REQUEST =>
Please retype the stretch of entries from the start through the line containing "Color Enthusiast or", including that line, reproducing each line unchanged.

(Stored data entries)
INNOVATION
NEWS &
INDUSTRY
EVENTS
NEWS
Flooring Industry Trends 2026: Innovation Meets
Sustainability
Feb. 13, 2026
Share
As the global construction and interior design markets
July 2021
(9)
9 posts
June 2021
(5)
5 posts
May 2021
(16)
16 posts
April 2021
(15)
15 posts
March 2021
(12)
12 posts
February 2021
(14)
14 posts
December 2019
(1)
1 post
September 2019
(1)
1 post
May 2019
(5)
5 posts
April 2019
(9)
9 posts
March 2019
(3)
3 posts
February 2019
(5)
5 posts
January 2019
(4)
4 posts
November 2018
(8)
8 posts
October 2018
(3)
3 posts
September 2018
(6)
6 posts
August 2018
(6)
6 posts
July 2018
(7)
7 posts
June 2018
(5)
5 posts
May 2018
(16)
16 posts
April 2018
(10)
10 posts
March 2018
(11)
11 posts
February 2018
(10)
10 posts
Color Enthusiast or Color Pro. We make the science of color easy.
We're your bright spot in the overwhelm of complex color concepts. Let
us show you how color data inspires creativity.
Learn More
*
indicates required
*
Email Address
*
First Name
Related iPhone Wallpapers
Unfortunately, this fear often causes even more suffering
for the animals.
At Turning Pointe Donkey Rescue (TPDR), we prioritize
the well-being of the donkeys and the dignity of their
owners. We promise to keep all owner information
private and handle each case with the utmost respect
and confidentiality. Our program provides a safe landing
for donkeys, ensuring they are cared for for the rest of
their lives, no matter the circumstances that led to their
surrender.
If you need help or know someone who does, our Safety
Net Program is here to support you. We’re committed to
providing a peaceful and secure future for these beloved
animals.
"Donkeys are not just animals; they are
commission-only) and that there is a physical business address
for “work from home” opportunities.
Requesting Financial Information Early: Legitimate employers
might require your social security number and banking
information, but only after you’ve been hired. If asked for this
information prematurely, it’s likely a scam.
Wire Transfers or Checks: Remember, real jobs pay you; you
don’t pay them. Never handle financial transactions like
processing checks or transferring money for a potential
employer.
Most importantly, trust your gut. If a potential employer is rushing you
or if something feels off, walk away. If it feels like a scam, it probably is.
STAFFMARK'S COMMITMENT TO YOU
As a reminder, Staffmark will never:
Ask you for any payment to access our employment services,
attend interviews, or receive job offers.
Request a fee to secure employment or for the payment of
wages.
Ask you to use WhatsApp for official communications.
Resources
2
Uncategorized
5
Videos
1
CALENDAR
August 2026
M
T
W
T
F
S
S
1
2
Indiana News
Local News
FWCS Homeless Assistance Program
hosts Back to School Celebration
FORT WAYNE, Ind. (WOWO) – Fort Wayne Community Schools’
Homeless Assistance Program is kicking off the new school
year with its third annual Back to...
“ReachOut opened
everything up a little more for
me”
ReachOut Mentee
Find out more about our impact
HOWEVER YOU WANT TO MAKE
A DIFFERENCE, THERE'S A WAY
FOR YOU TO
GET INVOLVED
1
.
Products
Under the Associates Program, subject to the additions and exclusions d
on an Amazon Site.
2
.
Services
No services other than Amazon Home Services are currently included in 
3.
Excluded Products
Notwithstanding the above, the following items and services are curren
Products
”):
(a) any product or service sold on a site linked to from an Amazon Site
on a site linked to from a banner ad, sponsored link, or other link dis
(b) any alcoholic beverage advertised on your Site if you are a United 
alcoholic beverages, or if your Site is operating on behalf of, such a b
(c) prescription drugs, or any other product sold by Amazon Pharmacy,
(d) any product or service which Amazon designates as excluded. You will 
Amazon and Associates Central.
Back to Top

ANSWER BOX =>
INNOVATION
NEWS &
INDUSTRY
EVENTS
NEWS
Flooring Industry Trends 2026: Innovation Meets
Sustainability
Feb. 13, 2026
Share
As the global construction and interior design markets
July 2021
(9)
9 posts
June 2021
(5)
5 posts
May 2021
(16)
16 posts
April 2021
(15)
15 posts
March 2021
(12)
12 posts
February 2021
(14)
14 posts
December 2019
(1)
1 post
September 2019
(1)
1 post
May 2019
(5)
5 posts
April 2019
(9)
9 posts
March 2019
(3)
3 posts
February 2019
(5)
5 posts
January 2019
(4)
4 posts
November 2018
(8)
8 posts
October 2018
(3)
3 posts
September 2018
(6)
6 posts
August 2018
(6)
6 posts
July 2018
(7)
7 posts
June 2018
(5)
5 posts
May 2018
(16)
16 posts
April 2018
(10)
10 posts
March 2018
(11)
11 posts
February 2018
(10)
10 posts
Color Enthusiast or Color Pro. We make the science of color easy.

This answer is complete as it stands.